Under the above conditions, the optimization lies in a capacitor 104 with a capacitance value of 0.68 μΩ, a resistor 205 in front of 39 kn for the 50 mH choke and 10 kΩ for the 10 mH choke and a resistor 213 of 22 kfl for

the 50 mH choke and 1.5 kQ for the 10 rnΗ choke. The results are listed in the following table. The values in brackets apply to the 10 mH choke, the others for the 50 mH choke.

Current jump

Settling time with

without adaptation

Non-gapping area 10 ms 10 ms

10 A (9 A) (10 ms) (10 ms)

Gap area 30 ms 100 ms

2 A (10 ms) (50 ms)

From gap area in 20 ms 50 ms

gapless area (10 ms)

Vice versa 20 ms 100 ms

Current jump

Run-up of the controller
from the inverter limit

Ausrcgel / .cil with

20 ms
(10 ms) 10 ms
(10 ms)

without adaptation

200 ms (60 ms) 160 ms (40 ms)

With the in F i g. 4 circuit indicated by dashed lines, a higher gain / gain can be achieved because the The effect achieved with the first electronic switch was also retained in the area of the gap limit remain. A slight overshoot is more than made up for by this advantage.

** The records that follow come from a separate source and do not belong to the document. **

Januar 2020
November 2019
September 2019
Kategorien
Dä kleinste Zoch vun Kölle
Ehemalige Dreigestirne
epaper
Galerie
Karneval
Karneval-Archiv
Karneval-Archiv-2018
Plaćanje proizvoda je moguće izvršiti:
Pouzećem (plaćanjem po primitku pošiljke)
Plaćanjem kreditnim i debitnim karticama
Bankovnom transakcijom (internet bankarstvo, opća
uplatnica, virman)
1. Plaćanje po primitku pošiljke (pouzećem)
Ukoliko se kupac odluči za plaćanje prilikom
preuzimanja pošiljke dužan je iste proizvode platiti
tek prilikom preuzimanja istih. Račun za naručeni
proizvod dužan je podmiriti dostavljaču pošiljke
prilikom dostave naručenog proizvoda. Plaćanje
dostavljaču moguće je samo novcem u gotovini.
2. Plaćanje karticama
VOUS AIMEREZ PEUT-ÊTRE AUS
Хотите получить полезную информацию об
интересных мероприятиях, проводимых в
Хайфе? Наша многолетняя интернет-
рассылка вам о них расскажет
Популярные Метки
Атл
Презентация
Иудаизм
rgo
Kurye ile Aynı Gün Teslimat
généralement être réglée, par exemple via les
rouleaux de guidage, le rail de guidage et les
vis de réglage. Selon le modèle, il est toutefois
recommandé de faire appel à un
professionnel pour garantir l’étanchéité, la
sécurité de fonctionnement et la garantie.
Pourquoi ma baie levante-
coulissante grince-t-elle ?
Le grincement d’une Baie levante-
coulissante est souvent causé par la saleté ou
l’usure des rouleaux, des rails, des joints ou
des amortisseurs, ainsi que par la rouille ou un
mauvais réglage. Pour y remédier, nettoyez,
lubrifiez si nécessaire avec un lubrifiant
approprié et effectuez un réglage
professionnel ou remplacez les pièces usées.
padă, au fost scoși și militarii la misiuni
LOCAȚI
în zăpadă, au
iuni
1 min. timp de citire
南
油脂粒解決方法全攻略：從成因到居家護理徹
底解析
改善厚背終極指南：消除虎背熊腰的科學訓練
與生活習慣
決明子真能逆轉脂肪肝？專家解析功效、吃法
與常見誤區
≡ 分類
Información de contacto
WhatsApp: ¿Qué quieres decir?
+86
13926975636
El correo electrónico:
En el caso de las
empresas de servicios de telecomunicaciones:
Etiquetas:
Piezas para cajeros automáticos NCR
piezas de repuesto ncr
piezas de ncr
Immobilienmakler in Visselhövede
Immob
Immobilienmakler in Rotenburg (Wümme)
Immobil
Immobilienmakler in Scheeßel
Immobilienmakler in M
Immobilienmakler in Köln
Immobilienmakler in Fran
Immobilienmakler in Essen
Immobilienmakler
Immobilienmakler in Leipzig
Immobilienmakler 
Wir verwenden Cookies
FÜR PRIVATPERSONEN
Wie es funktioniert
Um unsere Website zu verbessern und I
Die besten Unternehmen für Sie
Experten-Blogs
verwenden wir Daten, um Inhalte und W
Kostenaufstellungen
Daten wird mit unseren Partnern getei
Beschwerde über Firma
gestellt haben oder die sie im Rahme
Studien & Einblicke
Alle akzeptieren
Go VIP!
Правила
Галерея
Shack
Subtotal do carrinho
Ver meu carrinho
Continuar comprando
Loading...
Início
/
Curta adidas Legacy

For this purpose 3 sheets of drawings

Claims (2)

Patent claims: 1. Adaptive current controller for a current control loop with a converter as the actuator and an ohmic-inductive load as the controlled system, which has a control amplifier with ÄC feedback, the input of which is supplied with the actual setpoint difference and its control behavior during the transition from uninterrupted to attracting current and vice versa via a signal field detectors in such a way adjustable so that with continuous current PI behavior and prevails at discontinuous current / behavior of the control amplifier, characterized in that in the return of the control amplifier (201) the connecting line of the feedback capacitor (204) and the Feedback resistor (205) can be connected to a reference potential (222 ) via a sensor circuit of an ohmic resistor (213) with a lower resistance value than that of the feedback resistor (205) and an electronic switch (202) controlled by the signal range indicator (216) , the / -Gain of the controller at equ constant P-gain is increased. 2. Adaptive current regulator according to claim 1, characterized in that a second electronic switch (225) which maintains the control signal between the current gaps is connected to the control input of the first electronic switch (202) in addition to the signal range indicator (216).